The sponsorship is just the latest effort in a decades-long strategy of divisive posturing.
On Monday, Nike announced that Colin Kaepernick, the former San Francisco 49ers quarterback who initiated the kneeling protest that has consumed the NFL for the past two years, will be the face of a marketing campaign celebrating the 30th anniversary of the company’s “Just Do It” slogan.
The new campaign, first revealed by Kaepernick on Twitter, has proven predictably divisive. Some Kaepernick critics are destroying their Nike items, while fans are applauding the partnership, some purchasing Nike apparel and donating it to charities.
The controversy is likely to stay in the headlines for a while, as the Kaepernick ad is only the first spot in the year-long campaign — Serena Williams has also signed on to participate — but The New York Times points out that this is far from the first time that Nike has courted controversy with an ad campaign.
The Times piece points to previous Nike campaigns that deliberately poked at hot-button cultural issues.

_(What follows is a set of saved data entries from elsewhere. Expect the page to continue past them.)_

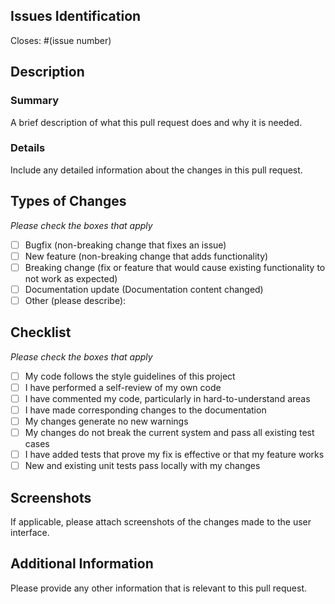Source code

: <!-- Thank you for sending a pull request :heart: -->

## Issues Identification

Closes: #(issue number)

## Description

### Summary
A brief description of what this pull request does and why it is needed.

### Details
Include any detailed information about the changes in this pull request.

## Types of Changes

_Please check the boxes that apply_

- [ ] Bugfix (non-breaking change that fixes an issue)
- [ ] New feature (non-breaking change that adds functionality)
- [ ] Breaking change (fix or feature that would cause existing functionality to not work as expected)
- [ ] Documentation update (Documentation content changed)
- [ ] Other (please describe):

## Checklist

_Please check the boxes that apply_

- [ ] My code follows the style guidelines of this project
- [ ] I have performed a self-review of my own code
- [ ] I have commented my code, particularly in hard-to-understand areas
- [ ] I have made corresponding changes to the documentation
- [ ] My changes generate no new warnings
- [ ] My changes do not break the current system and pass all existing test cases
- [ ] I have added tests that prove my fix is effective or that my feature works
- [ ] New and existing unit tests pass locally with my changes

## Screenshots

If applicable, please attach screenshots of the changes made to the user interface.

## Additional Information

Please provide any other information that is relevant to this pull request.

<!-- We're looking forward to merging your contribution!! -->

One featured Tiger Woods saying that his skin color still prevented him from joining some country clubs. Another had Charles Barkley tell fans that he was not a role model.
While the new Kaepernick campaign is sure to alienate a large chunk of Nike’s consumer base and is already drawing calls for boycotts, the Times suggests the effort is calculated to appeal to younger customers, noting that nearly two-thirds of Nike customers are under 35.